Funkcjonowała ona bez zarzutów, do czasu kiedy nowojorskie metro zmieniło wagony na znacznie dłuższe. Powodem był niebezpieczny zakręt, przez który wagony nie miały możliwości swobodnego manewru. Było to zarazem niebezpieczne dla pasażerów, gdyż pojawiła się luka pomiędzy drzwiami pociągu a peronem, co mogło stanowić zagrożenie. Było wiele planów dotyczących rozwoju stacji, ale nigdy nie zostały one zrealizowane.
Jednakże opuszczona stacja metra nadal istnieje. I choć nie można podróżować stamtąd metrem, to warto znaleźć się tam tylko dla wrażenia, jakby przebywało się tam w czasach świetności tego miejsca. Chociażby przez sam klimat czy też wszystkie zdobienia zachowanie w niemal idealnym stanie.
Jakby tego było mało, stacja została przekształcona w pewnego rodzaju galerię sztuki, która rządzi się swoimi prawami. Mowa tu o ulicznych artystach, którzy malują swoje dzieła na ścianach lub jeszcze nie zagospodarowanych powierzchniach. Ich sztuka urozmaica i w charakterystyczny sposób zdobi to miejsce, tworząc specyficzną ekspozycję, których wierną publicznością pozostają sami mieszkańcy. Spacerując odkrywają uroki fantastycznego nowojorskiego podziemia.
Odkąd pojawili się tam pierwsi twórcy graffiti, do tej pory powstało tam ponad sto ściennych fresk i malowideł. Pionierami na City Hall Station były dwie nieznane grupy: PAC oraz Workhorse. Postanowili oni stworzyć tam coś nowego, coś co może dodać swoistego uroku, angażując przy tym inne grupy, które także się specjalizowały w tej dziedzinie.

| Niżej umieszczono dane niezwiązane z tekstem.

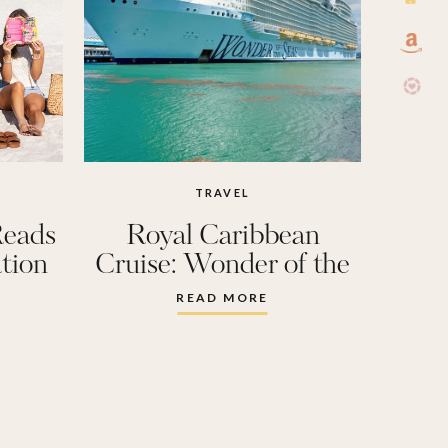
TRAVEL
Reads
Royal Caribbean
tion
Cruise: Wonder of the
Seas
READ MORE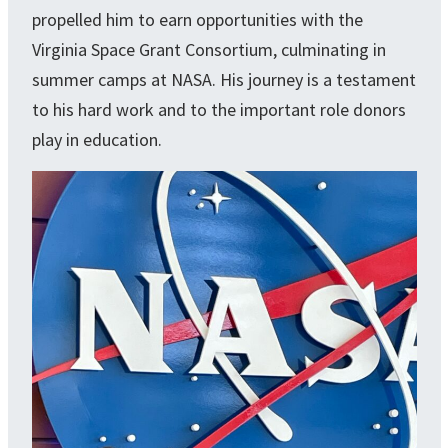
propelled him to earn opportunities with the
Virginia Space Grant Consortium, culminating in
summer camps at NASA. His journey is a testament
to his hard work and to the important role donors
play in education.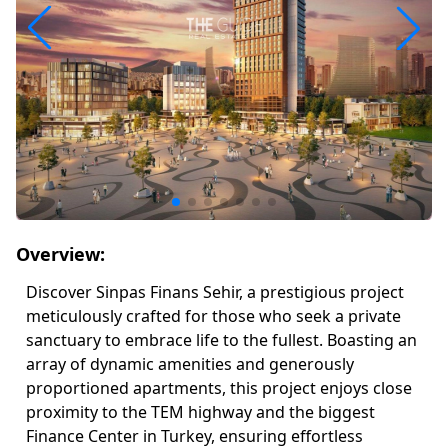
Overview:
Discover Sinpas Finans Sehir, a prestigious project
meticulously crafted for those who seek a private
sanctuary to embrace life to the fullest. Boasting an
array of dynamic amenities and generously
proportioned apartments, this project enjoys close
proximity to the TEM highway and the biggest
Finance Center in Turkey, ensuring effortless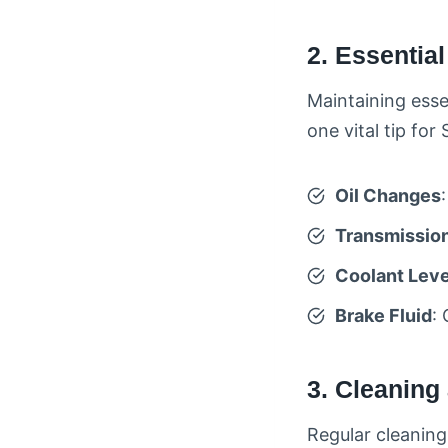
2. Essentia
Maintaining essen
one vital tip fo
Oil Changes
Transmission
Coolant Leve
Brake Fluid
:
3. Cleaning
Regular cleaning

Jednak nie można zapominać o tym, że przedstawienie swojej sztuki w tym miejscu może liczyć się z wysokim ryzykiem i zakończyć karą. Sztuki graffiti nie możemy rozpatrywać pod kątem estetyki. Każde dzieło wykonane bez zezwolenia w dalszym ciągu pozostaje jedynie wandalizmem, więc każdy uliczny artysta powinien liczyć się z ewentualnymi konsekwencjami.